Bacterial Skin Infections
Development of Pyoderma:
It is believed that staphylococcal pyoderma develops following surface spread from carrier (reservoir) sites (lower lips, chin, paws, nail beds, eyes, ears, perianal area, perivulvar or preputial area).
Factors that predispose to recurrent pyodermas:
1. Where there is a tendency to surface colonization:
a. Seborrhea, of whatever cause, is likely to lead to colonization with Staphlococcus pseudintermedius.
b. Atopic disease. Stratum corneum cells (scale) of atopics have a greater tendency to adhere to bacteria.
2. Where the integrity of the skin barrier is impaired: This may occur secondarily to any inflammatory skin disease, or one that leads to self-trauma from pruritus. Flea allergy or mange (Demodicosis) are examples.
3. Immunocompromised: Limited to deficiencies in non-specific defenses or cell-mediated immunity.
a. Congenital non-specific immune defects. Weimaraner, Doberman, Irish setters.
b. Impaired cell-mediated immunity. Atopic dogs have impaired cell-mediated immunity.
4. Food allergy: Typically, affected animals are less pruritic when on antibiotics with their pyoderma controlled, but relapse occurs either immediately on cessation of therapy or within 2-3 weeks.
5. Hypersensitivity to staphylococcal antigens: Hypersensitivity makes the animal easier to infect.
6. Hypothyroidism:This is well recognized as a cause of recurrent staphylococcal infection.
7. Iatrogenic: Improper use of antibiotics and/or continuous use of corticosteroids (cortisone, steroids).
Management of Recurrent Pyoderma:
1. Search for a predisposing cause.
a. Evaluate for seborrhea. If this is evident, look for a cause of the seborrhea.
b.
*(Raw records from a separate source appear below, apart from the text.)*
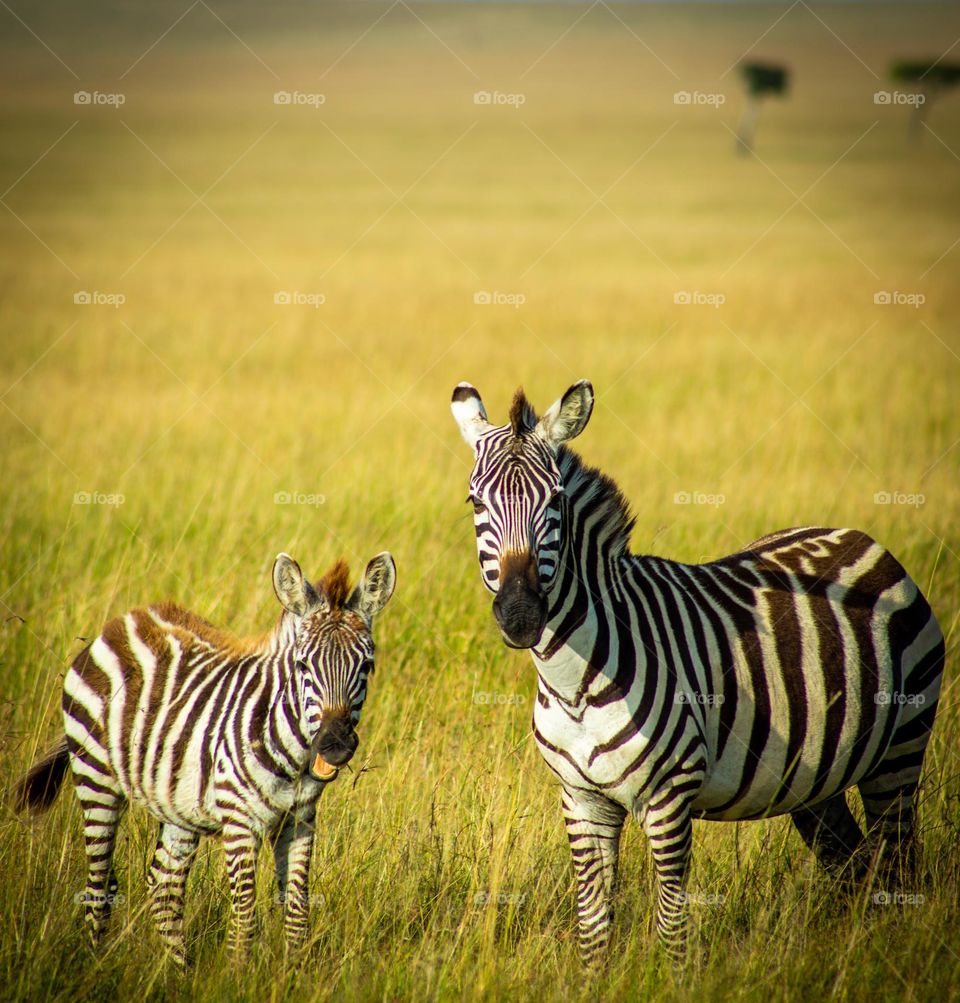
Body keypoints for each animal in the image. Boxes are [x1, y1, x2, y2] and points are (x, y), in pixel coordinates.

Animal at [14, 551, 396, 965]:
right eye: (303, 666)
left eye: (367, 666)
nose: (335, 744)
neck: (293, 760)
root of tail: (124, 621)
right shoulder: (239, 819)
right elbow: (245, 914)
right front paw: (237, 973)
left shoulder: (300, 820)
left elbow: (297, 909)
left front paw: (295, 971)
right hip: (96, 777)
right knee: (100, 884)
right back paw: (98, 965)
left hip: (177, 801)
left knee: (164, 883)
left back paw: (179, 971)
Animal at [450, 378, 944, 965]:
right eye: (475, 502)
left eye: (556, 502)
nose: (521, 615)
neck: (573, 685)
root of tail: (861, 538)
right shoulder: (582, 800)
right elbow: (593, 930)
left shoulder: (670, 797)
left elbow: (671, 927)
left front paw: (673, 976)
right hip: (815, 780)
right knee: (853, 866)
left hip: (900, 750)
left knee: (896, 866)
Evaluate for evidence of ectoparasitic disease (fleas, mites, flying insects, etc.).
c. Check for thyroid function, even in animals that are not overtly seborrheic.
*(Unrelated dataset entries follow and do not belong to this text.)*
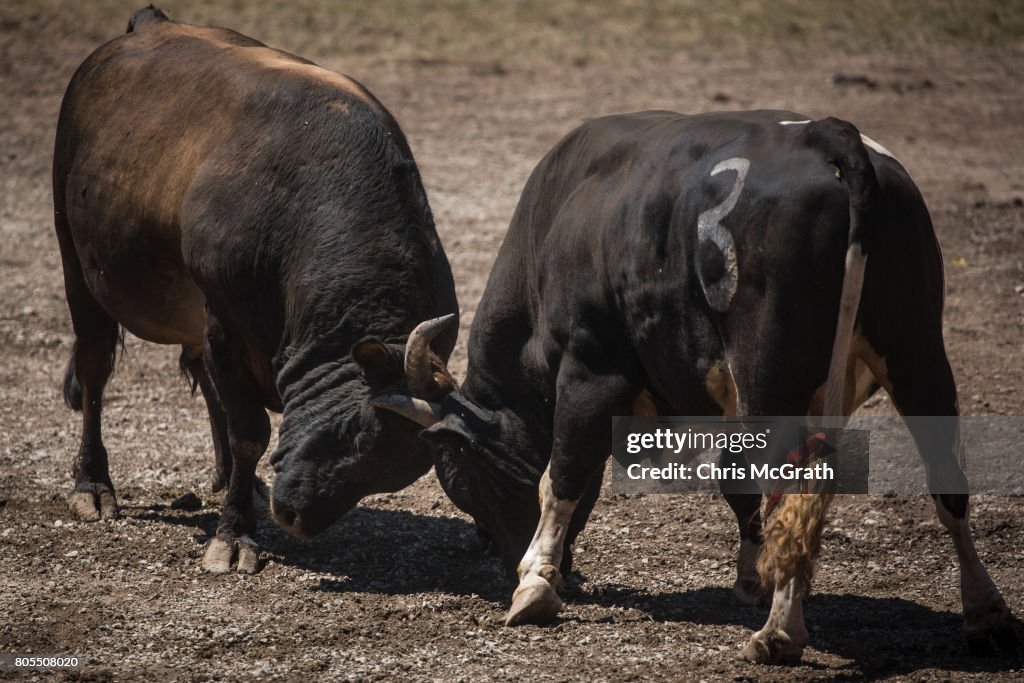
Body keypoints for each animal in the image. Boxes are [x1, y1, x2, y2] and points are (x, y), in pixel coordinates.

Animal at [53, 6, 458, 573]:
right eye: (357, 431)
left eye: (393, 473)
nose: (297, 518)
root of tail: (149, 21)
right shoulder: (226, 320)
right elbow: (249, 433)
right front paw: (235, 532)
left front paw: (241, 502)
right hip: (77, 259)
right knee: (94, 371)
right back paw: (92, 483)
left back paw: (229, 479)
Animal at [373, 110, 1018, 661]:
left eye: (463, 481)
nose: (499, 555)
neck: (558, 218)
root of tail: (827, 135)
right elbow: (736, 485)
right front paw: (752, 576)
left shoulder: (591, 367)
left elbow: (562, 476)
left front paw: (533, 582)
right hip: (917, 352)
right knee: (945, 482)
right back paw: (984, 614)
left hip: (772, 378)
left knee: (797, 486)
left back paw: (781, 635)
d. Skin test, or undertake in vitro tests for atopy.
e. Do an elimination diet for food allergy.
f. Work-up for immunological defects is not generally available.
2. Therapy for the recurrent case with no apparent cause.
a. Be sure to use the appropriate antibiotic therapy. Bactericidal therapy is preferred in recurrent cases.
b. Use good supporting antibacterial shampoos (benzoyl peroxide (2-3%), clorhexidene (2-4%) or ethyl lactate (10%)). These may be alternated with antiseborrhoeic shampoos if seborrhoea is present.
c. Consider using immunotherapy with a staphylococcal product e.g., Staph Phage Lysate.
d. As a last resort:
i. Continued antibiotic therapy in normal doses,
ii. Intermittent courses of antibiotic at full dosage with one month on and one month off.
iii. Intermittent courses of antibiotic at full dosage on, say, two consecutive days each week.
iv. Continual low dose antibiotic therapy.
The risk of recurrent pyoderma (skin infection) is greater than the risk of continuous antibiotics.